McCutcheon, Edwin, Listowel, Ontario. Occupation: Farmer. Military Service: Private, Reg. No. 727224, 110th Bn., 58th Bn. (Central Ontario Regiment) Attestation Papers. Possible, although unlikely, Diary References: “Also found paper of man named McCutcheon. Will send on to his mother,” 6:16 Aug ’18; “Wrote letters to Mrs. Lewis, Mrs. McCutcheon,’ 6:22 Aug ’18. This identification is unlikely, but is included here to honour all soldiers named McCutcheon, who served in World War I. In all likelihood, when Frank walked through the battlefield where the British Lancashire and Royal Scots Fusiliers had fought two to three days previously, he came across a dead British soldier and took his papers, so that he could write the young man’s mother about her son’s death. This seems the most likely, particularly because no Canadian named McCutcheon stands out clearly as a possibility. There was no McCutcheon listed among the PPCLI soldiers in Hodder-Williams, and the only McCutcheon death in August recorded by the Commonwealth War Graves Commission was Edwin McCutcheon on August 27. B. McCutcheon, Reg. No. 226606, Canadian Engineers, died 6 September 1918, C. L. McCutcheon, Reg. No. 1261955, Canadian Garrison Artillery, died 11 October 1918, and G. F. McCutcheon, Reg.

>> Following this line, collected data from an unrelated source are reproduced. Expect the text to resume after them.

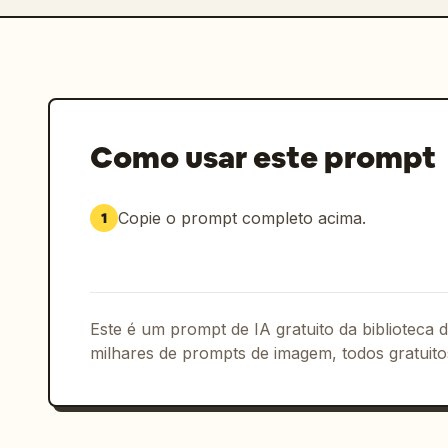
Como usar este prompt
Copie o prompt completo acima.
1
Este é um prompt de IA gratuito da biblioteca
milhares de prompts de imagem, todos gratuito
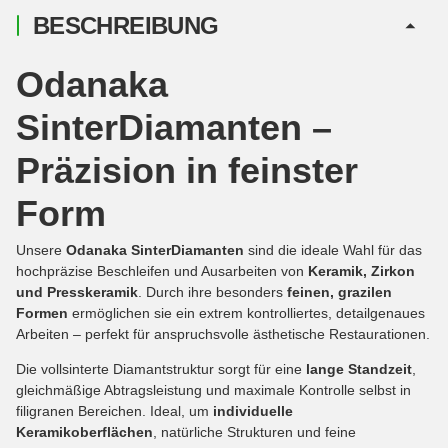
BESCHREIBUNG
Odanaka
SinterDiamanten –
Präzision in feinster
Form
Unsere
Odanaka SinterDiamanten
sind die ideale Wahl für das
hochpräzise Beschleifen und Ausarbeiten von
Keramik, Zirkon
und Presskeramik
. Durch ihre besonders
feinen, grazilen
Formen
ermöglichen sie ein extrem kontrolliertes, detailgenaues
Arbeiten – perfekt für anspruchsvolle ästhetische Restaurationen.
Die vollsinterte Diamantstruktur sorgt für eine
lange Standzeit
,
gleichmäßige Abtragsleistung und maximale Kontrolle selbst in
filigranen Bereichen. Ideal, um
individuelle
Keramikoberflächen
, natürliche Strukturen und feine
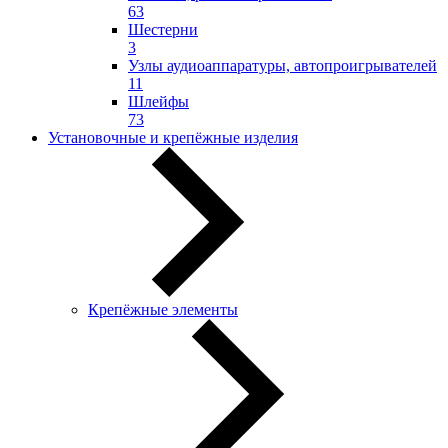
63
Шестерни
3
Узлы аудиоаппаратуры, автопроигрывателей
11
Шлейфы
73
Установочные и крепёжные изделия
Крепёжные элементы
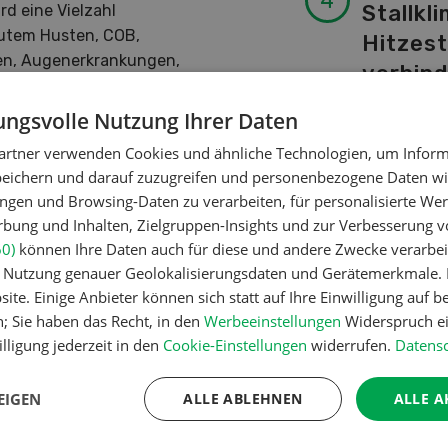
Stallkli
d eine Vielzahl
utem Husten, COB,
Hitzes
en, Augenerkrankungen,
verhin
n besprochen.
ngsvolle Nutzung Ihrer Daten
nden
artner verwenden Cookies und ähnliche Technologien, um Inform
peichern und darauf zuzugreifen und personenbezogene Daten wie
e
ngen und Browsing-Daten zu verarbeiten, für personalisierte Wer
Fotorätsel
zneien unterscheiden und
ung und Inhalten, Zielgruppen-Insights und zur Verbesserung v
60)
können Ihre Daten auch für diese und andere Zwecke verarbei
ufnahme durchführen
er Nutzung genauer Geolokalisierungsdaten und Gerätemerkmale. I
WEITERLESEN
ite. Einige Anbieter können sich statt auf Ihre Einwilligung auf b
n; Sie haben das Recht, in den
Werbeeinstellungen
Widerspruch ei
erhomöopathie wie auch als
lligung jederzeit in den
Cookie-Einstellungen
widerrufen.
Datensc
ntnisse nötig.
EIGEN
ALLE ABLEHNEN
ALLE A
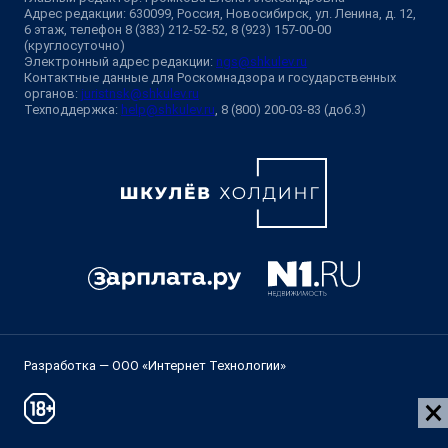
Адрес редакции: 630099, Россия, Новосибирск, ул. Ленина, д. 12,
6 этаж, телефон 8 (383) 212-52-52, 8 (923) 157-00-00
(круглосуточно)
Электронный адрес редакции:
ngs@shkulev.ru
Контактные данные для Роскомнадзора и государственных
органов:
juristnsk@shkulev.ru
Техподдержка:
help@shkulev.ru
, 8 (800) 200-03-83 (доб.3)
Разработка — ООО «Интернет Технологии»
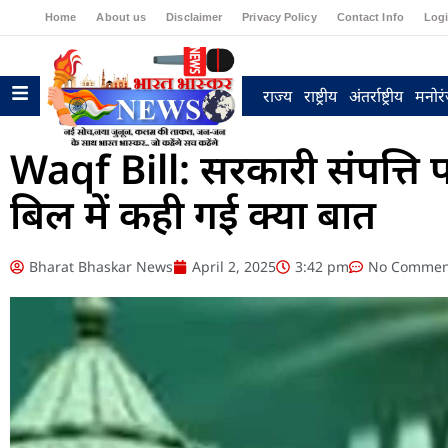
Home
About us
Disclaimer
Privacy Policy
Contact Info
Log
राज्य
राष्ट्रीय
अंतर्राष्ट्रीय
मनोर
Waqf Bill: सरकारी संपत्ति प
बिल में कही गई क्या बात
Bharat Bhaskar News
April 2, 2025
3:42 pm
No Commen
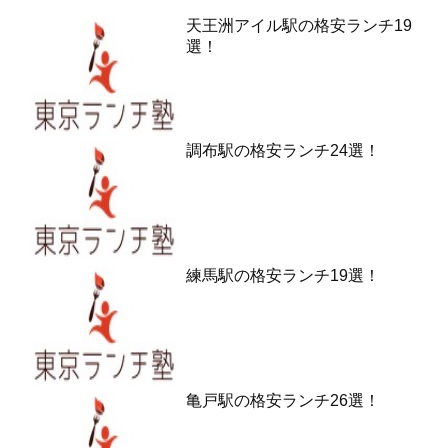
天王洲アイル駅の格安ランチ19
選！
調布駅の格安ランチ24選！
練馬駅の格安ランチ19選！
亀戸駅の格安ランチ26選！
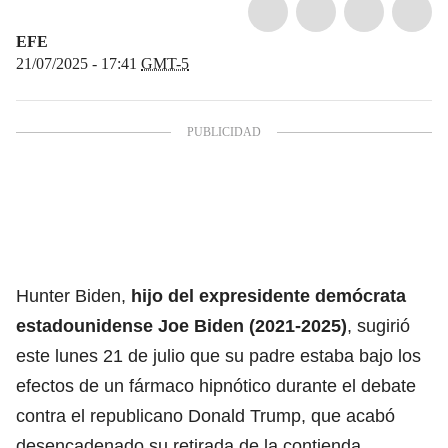
EFE
21/07/2025 - 17:41
GMT-5
Hunter Biden,
hijo del expresidente demócrata
estadounidense Joe Biden (2021-2025)
, sugirió
este lunes 21 de julio que su padre estaba bajo los
efectos de un fármaco hipnótico durante el debate
contra el republicano Donald Trump, que acabó
desencadenado su retirada de la contienda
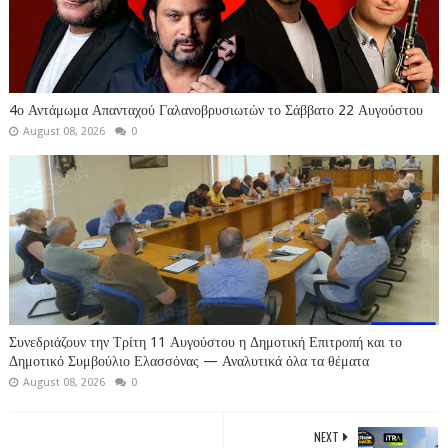
4ο Αντάμωμα Απανταχού Γαλανοβρυσιωτών το Σάββατο 22 Αυγούστου
August 08, 2026
0
Συνεδριάζουν την Τρίτη 11 Αυγούστου η Δημοτική Επιτροπή και το
Δημοτικό Συμβούλιο Ελασσόνας — Αναλυτικά όλα τα θέματα
August 08, 2026
0
NEXT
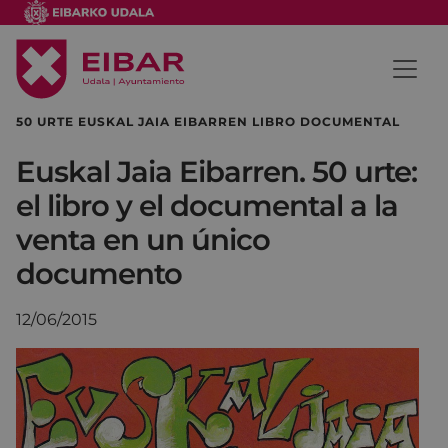
50 URTE EUSKAL JAIA EIBARREN LIBRO DOCUMENTAL
Euskal Jaia Eibarren. 50 urte:
el libro y el documental a la
venta en un único
documento
12/06/2015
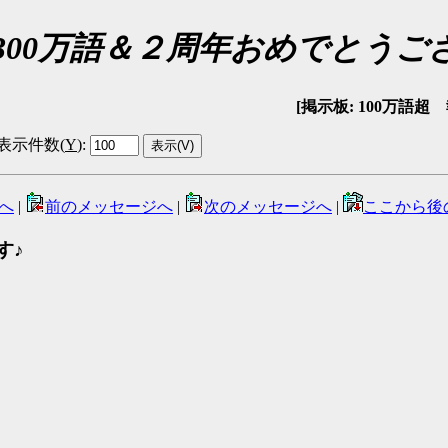
多読300万語＆２周年おめでとうご
[掲示板: 100万語超 報告
表示件数(
Y
)
:
へ
|
前のメッセージへ
|
次のメッセージへ
|
ここから後
す♪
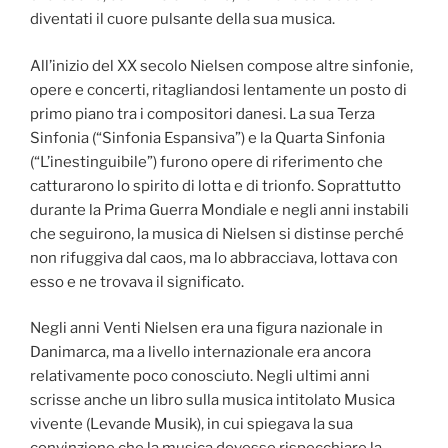
diventati il cuore pulsante della sua musica.
All’inizio del XX secolo Nielsen compose altre sinfonie,
opere e concerti, ritagliandosi lentamente un posto di
primo piano tra i compositori danesi. La sua Terza
Sinfonia (“Sinfonia Espansiva”) e la Quarta Sinfonia
(“L’inestinguibile”) furono opere di riferimento che
catturarono lo spirito di lotta e di trionfo. Soprattutto
durante la Prima Guerra Mondiale e negli anni instabili
che seguirono, la musica di Nielsen si distinse perché
non rifuggiva dal caos, ma lo abbracciava, lottava con
esso e ne trovava il significato.
Negli anni Venti Nielsen era una figura nazionale in
Danimarca, ma a livello internazionale era ancora
relativamente poco conosciuto. Negli ultimi anni
scrisse anche un libro sulla musica intitolato Musica
vivente (Levande Musik), in cui spiegava la sua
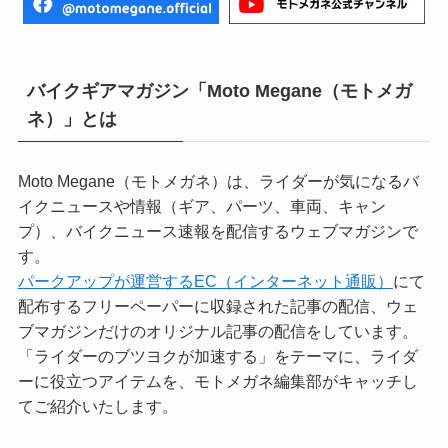
バイクギアマガジン「Moto Megane（モトメガ
ネ）」とは
Moto Megane（モトメガネ）は、ライダーが気になるバ
イクニュースや情報（ギア、パーツ、車両、キャン
プ）、バイクニュース速報を配信するウェブマガジンで
す。
パークアップが運営するEC（インターネット通販）
にて
配布するフリーペーパーに収録された記事の配信、ウェ
ブマガジンだけのオリジナル記事の配信をしています。
「ライダーのブツヨクが加速する」をテーマに、ライダ
ーに役立つアイテムを、モトメガネ編集部がキャッチし
てご紹介いたします。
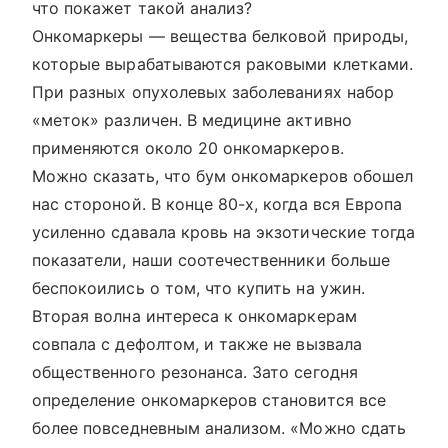
что покажет такой анализ?
Онкомаркеры — вещества белковой природы,
которые вырабатываются раковыми клетками.
При разных опухолевых заболеваниях набор
«меток» различен. В медицине активно
применяются около 20 онкомаркеров.
Можно сказать, что бум онкомаркеров обошел
нас стороной. В конце 80-х, когда вся Европа
усиленно сдавала кровь на экзотические тогда
показатели, наши соотечественники больше
беспокоились о том, что купить на ужин.
Вторая волна интереса к онкомаркерам
совпала с дефолтом, и также не вызвала
общественного резонанса. Зато сегодня
определение онкомаркеров становится все
более повседневным анализом. «Можно сдать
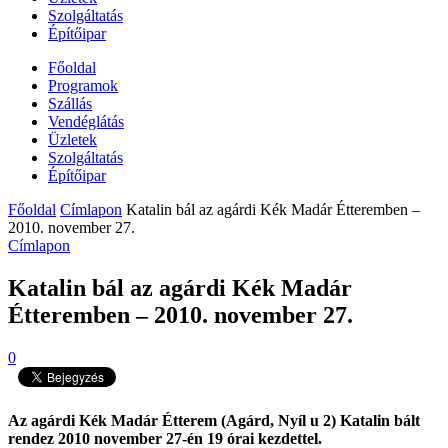
Szolgáltatás
Építőipar
Főoldal
Programok
Szállás
Vendéglátás
Üzletek
Szolgáltatás
Építőipar
Főoldal
Címlapon
Katalin bál az agárdi Kék Madár Étteremben –
2010. november 27.
Címlapon
Katalin bál az agárdi Kék Madár
Étteremben – 2010. november 27.
0
Az agárdi Kék Madár Étterem (Agárd, Nyíl u 2) Katalin bált
rendez 2010 november 27-én 19 órai kezdettel.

No. 1018120, Saskatchewan Regiment, died 20 December 1918. Any one of these men could have died from wounds sustained in August 1918. Since his death occurred in August, Edwin has been chosen to represent the clan.

Date of Death: 27 August 1918. See casualty details, Commonwealth War Graves Commission. Memorialised at the Vimy Memorial, Vimy, Pas de Calais, France.

 

Vimy Memorial, Vimy, Pas de Calais, France.